### TASK TO COMPLETE
From the line with "Time Report Requested: 10:31:55" to the line with "b - Primary", retype every line exactly, including those two, and leave out the rest of the data below.

### THE DATA
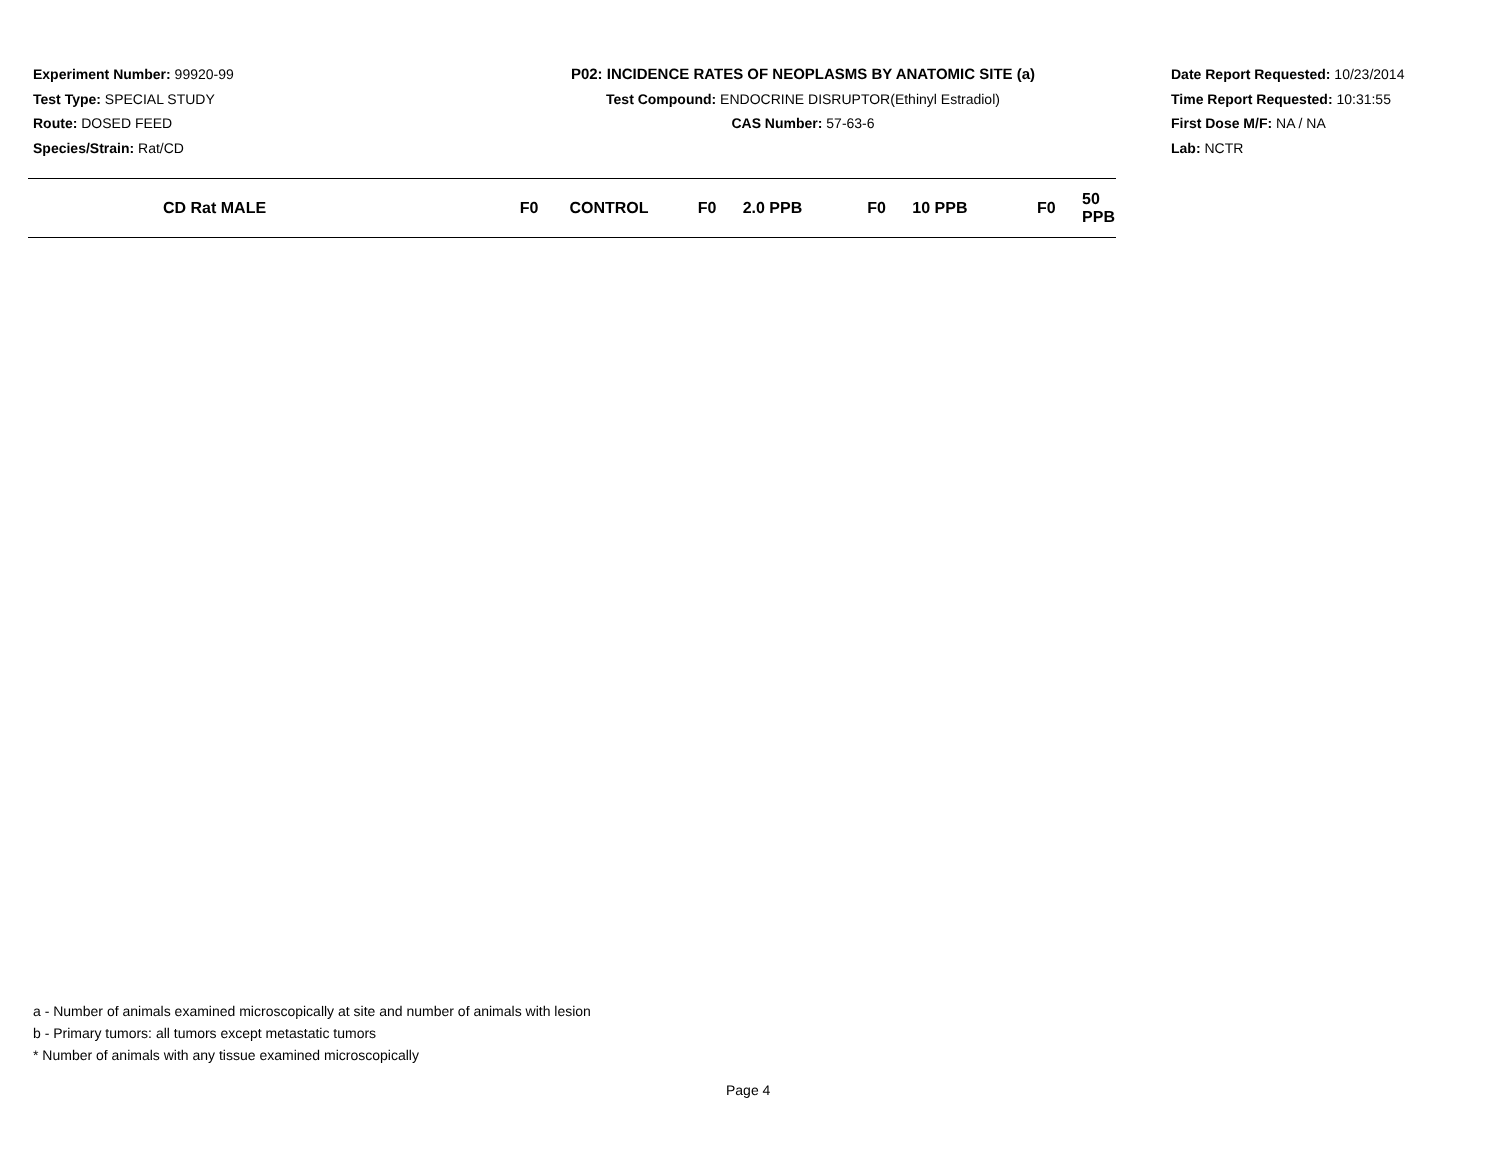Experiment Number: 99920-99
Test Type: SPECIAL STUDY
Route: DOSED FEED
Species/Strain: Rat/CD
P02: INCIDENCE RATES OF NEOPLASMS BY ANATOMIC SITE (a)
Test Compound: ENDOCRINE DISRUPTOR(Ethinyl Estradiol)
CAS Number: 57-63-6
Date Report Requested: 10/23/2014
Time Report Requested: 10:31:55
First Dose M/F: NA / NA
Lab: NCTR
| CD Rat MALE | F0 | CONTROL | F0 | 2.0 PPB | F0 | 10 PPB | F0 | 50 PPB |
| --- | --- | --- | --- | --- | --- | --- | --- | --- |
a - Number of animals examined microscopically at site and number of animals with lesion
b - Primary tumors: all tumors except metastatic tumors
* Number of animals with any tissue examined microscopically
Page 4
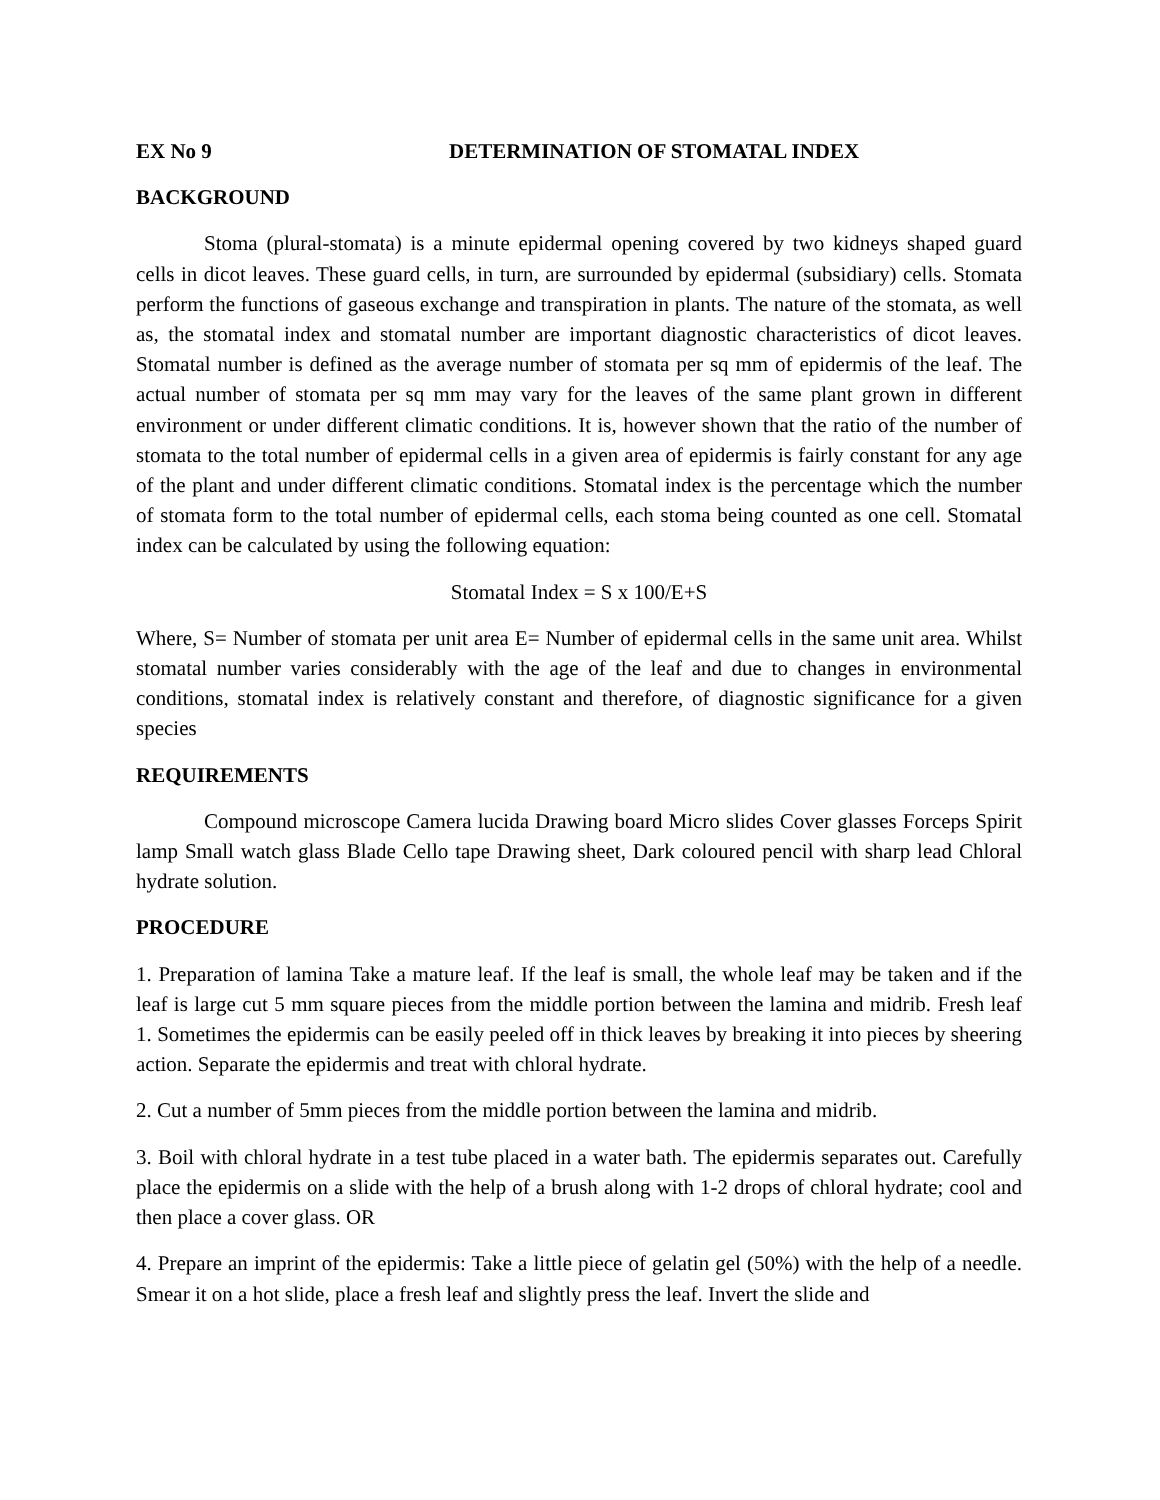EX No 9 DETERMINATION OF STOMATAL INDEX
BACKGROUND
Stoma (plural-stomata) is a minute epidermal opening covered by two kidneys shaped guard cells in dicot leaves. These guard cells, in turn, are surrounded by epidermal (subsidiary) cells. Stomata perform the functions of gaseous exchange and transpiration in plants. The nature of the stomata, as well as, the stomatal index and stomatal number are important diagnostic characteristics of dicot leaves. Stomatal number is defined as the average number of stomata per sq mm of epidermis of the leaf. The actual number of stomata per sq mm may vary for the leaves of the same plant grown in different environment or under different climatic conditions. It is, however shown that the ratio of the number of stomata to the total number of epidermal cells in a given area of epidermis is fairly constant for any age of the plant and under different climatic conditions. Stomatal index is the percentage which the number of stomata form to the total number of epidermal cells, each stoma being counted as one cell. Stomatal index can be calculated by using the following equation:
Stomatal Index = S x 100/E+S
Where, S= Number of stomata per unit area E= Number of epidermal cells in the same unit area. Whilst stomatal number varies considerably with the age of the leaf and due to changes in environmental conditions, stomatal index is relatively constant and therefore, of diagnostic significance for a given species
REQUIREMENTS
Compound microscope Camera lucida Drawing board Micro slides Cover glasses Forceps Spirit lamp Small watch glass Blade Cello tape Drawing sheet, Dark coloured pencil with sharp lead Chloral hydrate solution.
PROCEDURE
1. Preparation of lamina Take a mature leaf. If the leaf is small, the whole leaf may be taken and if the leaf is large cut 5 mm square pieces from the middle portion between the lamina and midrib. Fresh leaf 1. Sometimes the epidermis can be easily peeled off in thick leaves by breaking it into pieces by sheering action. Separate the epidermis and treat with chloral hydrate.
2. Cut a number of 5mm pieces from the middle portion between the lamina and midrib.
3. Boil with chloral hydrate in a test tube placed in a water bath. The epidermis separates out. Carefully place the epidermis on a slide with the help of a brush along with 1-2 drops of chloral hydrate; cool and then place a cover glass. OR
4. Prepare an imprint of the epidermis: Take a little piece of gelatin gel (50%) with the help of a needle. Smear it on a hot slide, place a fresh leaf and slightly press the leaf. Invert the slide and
...
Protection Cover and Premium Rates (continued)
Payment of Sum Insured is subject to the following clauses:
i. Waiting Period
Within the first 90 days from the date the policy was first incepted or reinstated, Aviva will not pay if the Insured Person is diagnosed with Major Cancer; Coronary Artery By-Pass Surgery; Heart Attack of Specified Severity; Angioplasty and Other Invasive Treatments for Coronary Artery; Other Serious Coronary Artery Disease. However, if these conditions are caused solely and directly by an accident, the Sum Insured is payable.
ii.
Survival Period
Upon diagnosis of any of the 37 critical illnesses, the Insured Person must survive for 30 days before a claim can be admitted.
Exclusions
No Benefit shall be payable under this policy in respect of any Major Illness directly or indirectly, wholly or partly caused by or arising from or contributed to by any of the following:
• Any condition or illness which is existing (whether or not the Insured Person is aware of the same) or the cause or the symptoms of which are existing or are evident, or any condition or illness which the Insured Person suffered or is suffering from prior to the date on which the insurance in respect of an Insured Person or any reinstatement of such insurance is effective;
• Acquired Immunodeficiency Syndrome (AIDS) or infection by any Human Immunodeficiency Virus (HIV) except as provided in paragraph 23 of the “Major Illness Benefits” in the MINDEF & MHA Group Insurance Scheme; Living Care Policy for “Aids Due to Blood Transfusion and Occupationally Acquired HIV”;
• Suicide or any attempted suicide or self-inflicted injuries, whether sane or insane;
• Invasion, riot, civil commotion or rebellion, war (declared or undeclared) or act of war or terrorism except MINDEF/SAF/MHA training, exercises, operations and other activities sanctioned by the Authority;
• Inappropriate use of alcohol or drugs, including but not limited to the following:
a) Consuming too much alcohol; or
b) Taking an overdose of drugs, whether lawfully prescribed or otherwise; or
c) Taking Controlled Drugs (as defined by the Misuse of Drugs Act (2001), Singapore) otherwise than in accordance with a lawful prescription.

### EXERCISE RESULT
Time Report Requested: 10:31:55
First Dose M/F: NA / NA
Lab: NCTR
| CD Rat MALE | F0 | CONTROL | F0 | 2.0 PPB | F0 | 10 PPB | F0 | 50 PPB |
| --- | --- | --- | --- | --- | --- | --- | --- | --- |
a - Number of animals examined microscopically at site and number of animals with lesion
b - Primary tumors: all tumors except metastatic tumors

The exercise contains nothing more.